### Work item
Search the listing below for the line containing "left wrist: (212, 999)". From there through the line containing "left hip: (133, 1002)", transcribe every line exactly, both ends included.

--------------------------------

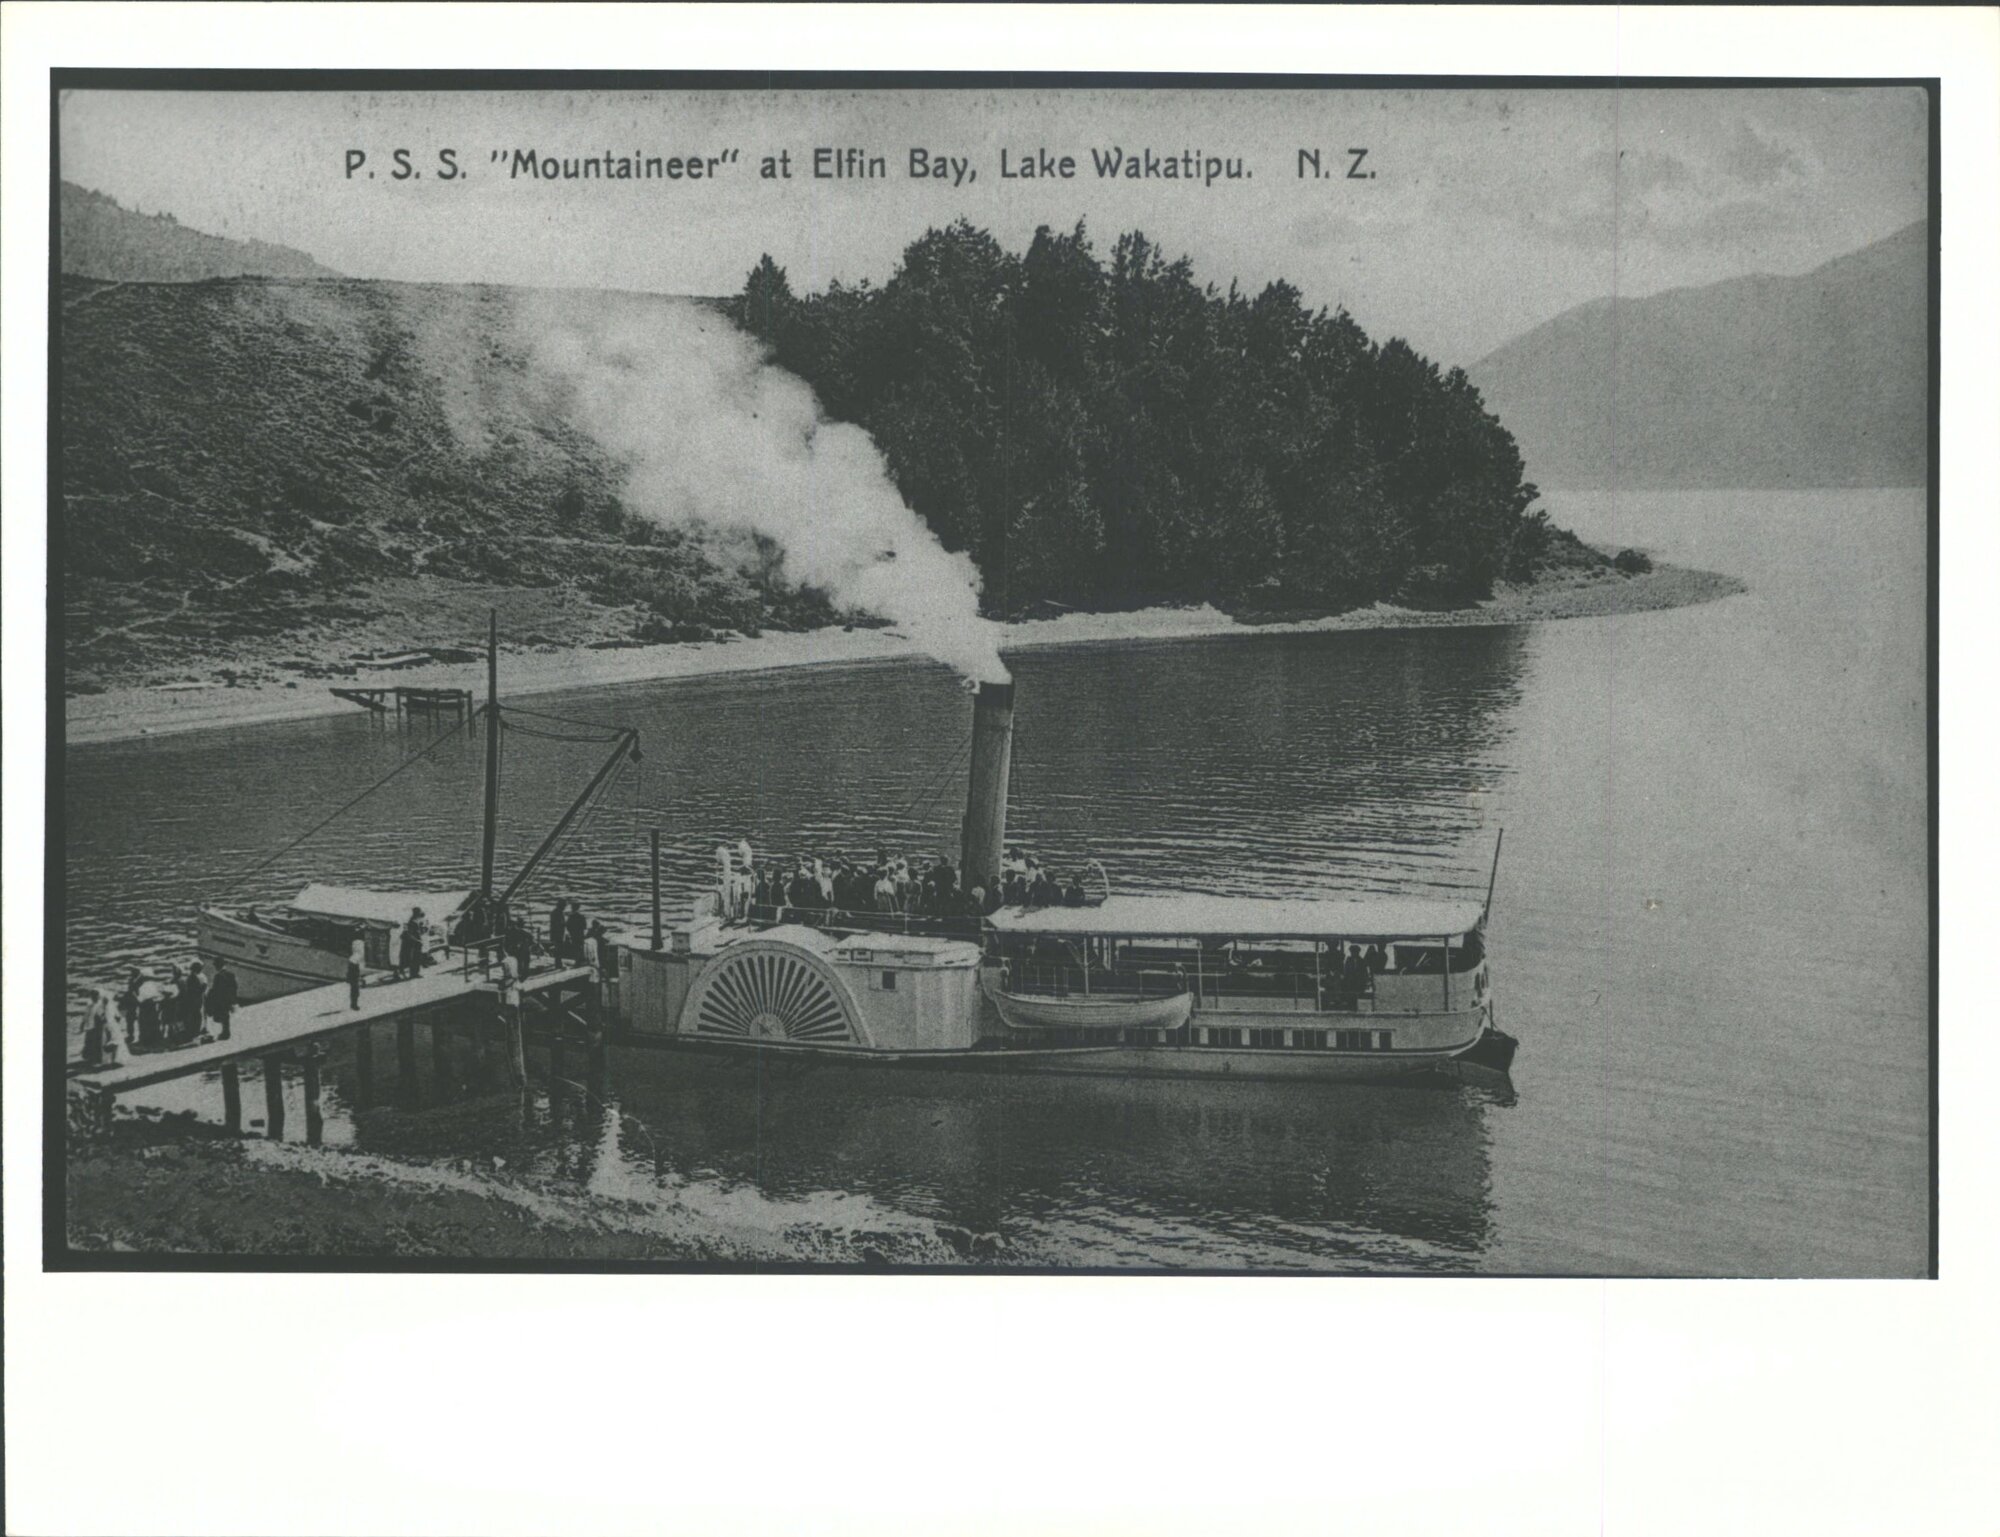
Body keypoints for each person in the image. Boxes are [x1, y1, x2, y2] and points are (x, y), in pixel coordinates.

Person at [207, 959, 239, 1040]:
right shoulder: (231, 975)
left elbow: (215, 990)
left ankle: (225, 1033)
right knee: (226, 1016)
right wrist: (233, 999)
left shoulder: (218, 976)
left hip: (221, 1000)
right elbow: (234, 987)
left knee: (223, 1016)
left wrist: (212, 999)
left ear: (218, 966)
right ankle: (226, 1032)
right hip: (229, 998)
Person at [118, 969, 143, 1047]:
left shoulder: (136, 982)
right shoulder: (136, 981)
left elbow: (134, 992)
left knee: (131, 1020)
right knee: (130, 1020)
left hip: (133, 1002)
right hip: (132, 1002)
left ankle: (132, 1035)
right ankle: (132, 1035)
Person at [398, 908, 425, 980]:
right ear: (417, 913)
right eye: (419, 912)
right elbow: (410, 934)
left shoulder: (415, 920)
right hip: (413, 943)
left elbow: (417, 932)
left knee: (417, 958)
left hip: (416, 942)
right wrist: (417, 941)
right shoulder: (412, 922)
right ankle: (413, 973)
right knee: (414, 958)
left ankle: (415, 973)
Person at [347, 930, 366, 1010]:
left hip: (352, 963)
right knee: (355, 989)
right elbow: (361, 956)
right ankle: (354, 1005)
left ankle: (353, 1003)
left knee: (353, 988)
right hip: (355, 965)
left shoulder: (354, 943)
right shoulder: (361, 944)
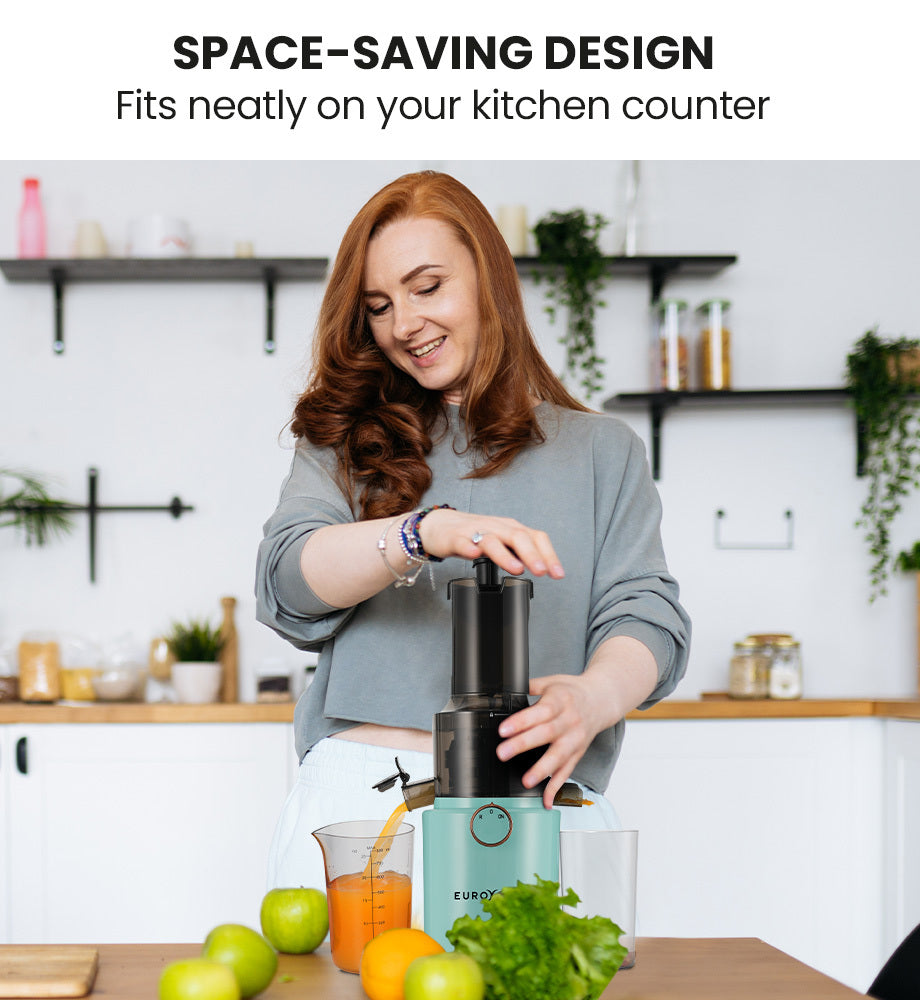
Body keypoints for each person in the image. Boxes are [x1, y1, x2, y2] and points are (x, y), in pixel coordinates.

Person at [255, 170, 690, 920]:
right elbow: (288, 582)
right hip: (370, 812)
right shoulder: (344, 441)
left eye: (428, 287)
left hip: (541, 801)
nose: (404, 324)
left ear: (489, 278)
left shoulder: (601, 450)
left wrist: (592, 698)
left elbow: (646, 618)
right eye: (381, 306)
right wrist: (420, 533)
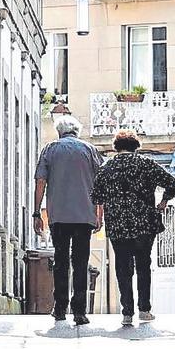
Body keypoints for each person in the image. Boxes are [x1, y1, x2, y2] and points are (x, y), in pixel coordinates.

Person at [91, 129, 175, 326]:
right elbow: (171, 183)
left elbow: (96, 196)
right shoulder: (145, 164)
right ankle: (144, 309)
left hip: (118, 225)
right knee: (143, 266)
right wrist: (164, 201)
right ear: (136, 147)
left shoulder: (106, 168)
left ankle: (127, 312)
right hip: (144, 224)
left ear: (116, 147)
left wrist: (106, 210)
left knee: (122, 268)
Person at [33, 114, 103, 325]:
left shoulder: (50, 149)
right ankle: (80, 311)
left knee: (61, 261)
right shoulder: (90, 150)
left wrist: (37, 212)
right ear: (76, 132)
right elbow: (100, 184)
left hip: (59, 215)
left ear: (59, 132)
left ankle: (60, 308)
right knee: (81, 262)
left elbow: (40, 181)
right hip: (84, 216)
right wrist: (99, 213)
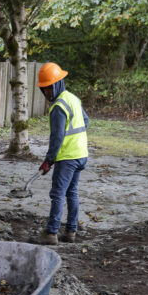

--------------------------------

### Your solution
left wrist: (212, 999)
left ear: (218, 966)
right ankle: (226, 1032)
right hip: (229, 998)
Person at [118, 969, 143, 1047]:
left shoulder: (136, 982)
right shoulder: (136, 981)
left elbow: (134, 992)
left knee: (131, 1020)
right knee: (130, 1020)
left hip: (133, 1002)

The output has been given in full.